The size of the losses at what were supposed to be among some of China's most international and market-savvy companies is yet another reminder of how large China's problems loom and how weak its internal controls remain. The same day as Wang's announcement, Standard & Poor's, like BUSINESS WEEK owned by The McGraw-Hill Companies, downgraded China International Trust & Investment Corp., one of Beijing's most prominent financial institutions, and one other Chinese bank, to junk status. Ratings on three of the country's largest banks, including the Bank of China, were cut to the lowest investment grade.

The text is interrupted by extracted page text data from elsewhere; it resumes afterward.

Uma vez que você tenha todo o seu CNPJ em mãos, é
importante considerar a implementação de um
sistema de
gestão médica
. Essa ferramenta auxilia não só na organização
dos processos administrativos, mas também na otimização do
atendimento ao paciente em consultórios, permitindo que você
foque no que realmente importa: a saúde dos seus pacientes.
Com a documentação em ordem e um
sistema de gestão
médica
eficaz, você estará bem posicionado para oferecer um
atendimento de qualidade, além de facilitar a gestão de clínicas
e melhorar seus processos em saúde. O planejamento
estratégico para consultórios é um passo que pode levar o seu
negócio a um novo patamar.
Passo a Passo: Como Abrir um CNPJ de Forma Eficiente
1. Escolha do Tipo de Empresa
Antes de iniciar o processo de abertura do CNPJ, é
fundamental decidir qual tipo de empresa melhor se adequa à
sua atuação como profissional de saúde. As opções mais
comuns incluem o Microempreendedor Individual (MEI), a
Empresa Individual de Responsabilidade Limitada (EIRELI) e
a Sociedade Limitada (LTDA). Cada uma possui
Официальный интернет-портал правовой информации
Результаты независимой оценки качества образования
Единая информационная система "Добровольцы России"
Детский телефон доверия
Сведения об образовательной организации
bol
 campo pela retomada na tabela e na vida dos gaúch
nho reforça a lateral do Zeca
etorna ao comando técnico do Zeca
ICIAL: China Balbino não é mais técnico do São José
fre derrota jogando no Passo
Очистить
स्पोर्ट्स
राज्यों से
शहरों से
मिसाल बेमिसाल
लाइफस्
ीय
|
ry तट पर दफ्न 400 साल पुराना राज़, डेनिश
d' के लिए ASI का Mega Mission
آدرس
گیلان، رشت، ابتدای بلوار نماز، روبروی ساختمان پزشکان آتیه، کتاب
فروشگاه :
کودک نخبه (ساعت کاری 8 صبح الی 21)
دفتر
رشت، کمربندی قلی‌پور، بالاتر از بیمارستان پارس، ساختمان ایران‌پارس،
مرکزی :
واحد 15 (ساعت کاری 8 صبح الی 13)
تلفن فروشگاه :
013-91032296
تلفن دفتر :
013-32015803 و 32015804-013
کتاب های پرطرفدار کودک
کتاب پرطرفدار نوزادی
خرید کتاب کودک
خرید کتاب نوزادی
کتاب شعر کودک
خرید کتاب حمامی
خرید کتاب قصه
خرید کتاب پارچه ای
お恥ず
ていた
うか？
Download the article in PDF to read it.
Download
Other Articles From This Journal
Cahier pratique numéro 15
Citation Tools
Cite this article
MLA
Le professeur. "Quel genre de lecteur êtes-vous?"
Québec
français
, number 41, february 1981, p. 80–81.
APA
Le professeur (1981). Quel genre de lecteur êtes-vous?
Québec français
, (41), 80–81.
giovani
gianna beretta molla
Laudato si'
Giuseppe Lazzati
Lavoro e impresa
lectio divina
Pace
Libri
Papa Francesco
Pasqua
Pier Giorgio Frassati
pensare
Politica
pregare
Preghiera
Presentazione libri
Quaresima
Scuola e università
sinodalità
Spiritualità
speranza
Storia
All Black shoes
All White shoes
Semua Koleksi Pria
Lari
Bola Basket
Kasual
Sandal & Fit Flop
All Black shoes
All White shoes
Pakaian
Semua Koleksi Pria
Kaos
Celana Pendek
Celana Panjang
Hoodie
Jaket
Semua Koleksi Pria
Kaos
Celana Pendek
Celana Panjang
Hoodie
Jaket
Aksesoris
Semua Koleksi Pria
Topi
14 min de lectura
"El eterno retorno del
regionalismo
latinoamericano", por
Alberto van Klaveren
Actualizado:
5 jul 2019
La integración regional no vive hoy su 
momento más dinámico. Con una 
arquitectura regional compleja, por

Wang is betting his credibility on the workout. He previously headed China Construction Bank, where he set up an unprecedented joint venture investment bank with Morgan Stanley. Zhu sent him to Guangdong following a central government decision in late 1997 to rein in China's free-wheeling financial institutions, especially in the south. Wang's decision to hire Goldman is the first time a foreign investment bank has been brought in to help a troubled Chinese company.
Goldman has its work cut out. It has promised to invest $20 million in the group once the restructuring plan is completed in six months to a year. With 250 banks involved in arduous negotiations, there's plenty of room for things to go wrong. Many Asian banks have real disdain for write-downs, though they may be willing to take a disguised write-off in the form of junk debt.
Wang and the Chinese have even more at stake. If restructuring doesn't work, China's already perilous standing in the international financial markets will be jeopardized. "China is trying to do the right thing," says John Godfray, a director at Dresdner Kleinwort Benson who follows Chinese conglomerates from Hong Kong, "but we've got a long way to go." Plenty of investors agree.